NYC filed suit against oil companies over ‘global warming/climate change,’ but now it’s been FACK-CHECKED









(National SentinelFalse Narrative: In a bid to fleece American and Western oil companies under the guise of claiming they are responsible for global warming-climate change, New York City file suit against them last week.


But now, one of the climate researchers targeted by Mayor Bill DeBlasio’s suit is firing back, pointing out that the legal argument — oil companies are part of a grand scheme to mask their role in warming by silencing climate scientists — is factually incorrect in several places.



Canadian economist Ross McKitrick said in a lengthy statement he published online that the “complaint contains numerous untrue statements about matters on which I have direct personal knowledge.”

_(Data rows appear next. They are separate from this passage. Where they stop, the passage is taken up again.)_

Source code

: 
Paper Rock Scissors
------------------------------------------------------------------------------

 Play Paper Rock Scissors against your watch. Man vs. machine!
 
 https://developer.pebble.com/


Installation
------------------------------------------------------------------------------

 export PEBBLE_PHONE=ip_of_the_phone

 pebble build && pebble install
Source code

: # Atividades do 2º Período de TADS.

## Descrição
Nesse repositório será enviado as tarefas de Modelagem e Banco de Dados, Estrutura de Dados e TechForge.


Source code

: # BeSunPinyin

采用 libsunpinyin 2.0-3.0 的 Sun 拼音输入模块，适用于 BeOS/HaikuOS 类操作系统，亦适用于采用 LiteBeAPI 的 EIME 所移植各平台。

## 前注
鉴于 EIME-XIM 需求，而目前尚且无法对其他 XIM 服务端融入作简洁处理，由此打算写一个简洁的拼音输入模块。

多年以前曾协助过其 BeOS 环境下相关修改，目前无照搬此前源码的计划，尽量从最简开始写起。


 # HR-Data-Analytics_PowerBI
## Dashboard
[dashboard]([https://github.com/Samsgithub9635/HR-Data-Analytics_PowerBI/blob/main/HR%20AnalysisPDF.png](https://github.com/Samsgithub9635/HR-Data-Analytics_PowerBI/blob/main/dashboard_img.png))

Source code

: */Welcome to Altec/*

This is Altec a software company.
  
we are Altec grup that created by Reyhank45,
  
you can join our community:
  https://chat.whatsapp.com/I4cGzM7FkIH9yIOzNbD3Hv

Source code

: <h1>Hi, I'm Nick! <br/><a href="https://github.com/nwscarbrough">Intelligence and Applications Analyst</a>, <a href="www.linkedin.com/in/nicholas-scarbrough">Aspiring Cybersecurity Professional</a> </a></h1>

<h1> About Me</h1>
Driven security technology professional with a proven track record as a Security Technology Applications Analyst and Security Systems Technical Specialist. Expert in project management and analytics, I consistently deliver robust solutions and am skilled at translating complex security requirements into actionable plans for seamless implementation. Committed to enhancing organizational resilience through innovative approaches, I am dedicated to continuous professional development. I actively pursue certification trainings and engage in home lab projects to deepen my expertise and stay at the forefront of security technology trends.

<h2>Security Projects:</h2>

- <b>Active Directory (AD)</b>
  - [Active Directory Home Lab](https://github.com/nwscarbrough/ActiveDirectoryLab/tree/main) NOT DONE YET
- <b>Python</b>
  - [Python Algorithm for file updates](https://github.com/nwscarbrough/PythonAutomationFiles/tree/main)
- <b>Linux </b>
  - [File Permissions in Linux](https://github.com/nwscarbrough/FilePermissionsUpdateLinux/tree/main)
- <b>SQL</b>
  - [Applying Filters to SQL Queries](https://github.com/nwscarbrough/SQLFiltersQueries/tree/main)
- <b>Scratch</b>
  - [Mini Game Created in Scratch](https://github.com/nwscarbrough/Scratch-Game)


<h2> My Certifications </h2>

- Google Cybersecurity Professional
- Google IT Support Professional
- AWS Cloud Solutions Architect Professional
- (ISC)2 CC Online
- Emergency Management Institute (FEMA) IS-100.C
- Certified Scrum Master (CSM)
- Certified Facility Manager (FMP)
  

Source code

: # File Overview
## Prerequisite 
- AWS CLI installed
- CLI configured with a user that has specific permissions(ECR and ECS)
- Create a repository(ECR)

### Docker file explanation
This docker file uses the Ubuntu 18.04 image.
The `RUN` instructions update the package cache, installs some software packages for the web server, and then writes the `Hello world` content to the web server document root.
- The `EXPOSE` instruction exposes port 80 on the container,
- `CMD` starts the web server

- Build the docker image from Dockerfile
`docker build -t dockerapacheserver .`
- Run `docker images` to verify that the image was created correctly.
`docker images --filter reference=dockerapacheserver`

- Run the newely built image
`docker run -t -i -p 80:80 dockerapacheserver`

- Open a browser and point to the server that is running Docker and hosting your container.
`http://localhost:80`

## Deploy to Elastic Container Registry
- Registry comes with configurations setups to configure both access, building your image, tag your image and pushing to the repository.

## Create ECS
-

“The idea that this work was done at the instigation of, or under payment from, Exxon or any other corporation either directly or indirectly through the Fraser Institute or any other group is wholly false,” McKitrick said.


The suit, filed earlier this month, seeks major monetary ‘damages’ for alleged environmental harm caused by the oil companies.


Democrats including DeBlasio are joining a spreading legal movement to extract money from oil giants, while divesting municipal pension funds of oil company profits.


“As climate change continues to worsen, it’s up to the fossil fuel companies whose greed put us in this position to shoulder the cost of making New York safer and more resilient,” de Blasio said in a statement.


Left-wing environmental groups are cheering the lawsuits. They, too, claim that oil companies have engaged in a conspiracy to fund “deniers” in the climate science community to refute thus-far unproven, unsubstantiated claims that there is a scientific link between human activity such as the burning of fossil fuels and climate change.


At one point in their suit, NYC lawyers state “Exxon sponsored its own bogus scientific research by paying $120,000 over the course of two years” to the Fraser Institute, a conservative Canadian think tank.



The suit states that money went toward debunking the “hockey stick” graph created by climate scientist Michael Mann. The rebuttal “was rushed into print, without peer review and, in a departure from the standard scientific practice, without offering Dr. Mann and his co-authors an opportunity to respond prior to publication,” the suit adds.


“McIntyre and McKitrick paper was subsequently debunked, but the smear of Dr. Mann’s work remains available on the web today and continues to be cited by climate deniers. Exxon’s promotion by deception thus lives on,” it added.


Not so, says McKitrick, an economist at the University of Guelph.


He said Exxon did not pay him for any research, and that his work was subsequently published in peer-reviewed journals.


“The Fraser Institute was not involved with the hockey stick project and to the best of my knowledge they knew nothing about it until after it was published,” he said. “While I was a Senior Fellow of the Fraser Institute in 2003-04 this was an unpaid affiliation.”


“Our 2003 Energy and Environment paper was peer reviewed,” McKitrick said. “Regarding the issue of offering Mann a prior chance to respond, we had corresponded with Mann regarding problems we encountered replicating his results but he cut off the correspondence.”


He further noted that the suit’s claim his paper was “subsequently debunked” came from a climate science blog where Mann is also a contributor, not a peer-reviewed study.



The suit is “an empty and worthless attempt to deceive the court as to the disposition of a debate that went on for several more years.”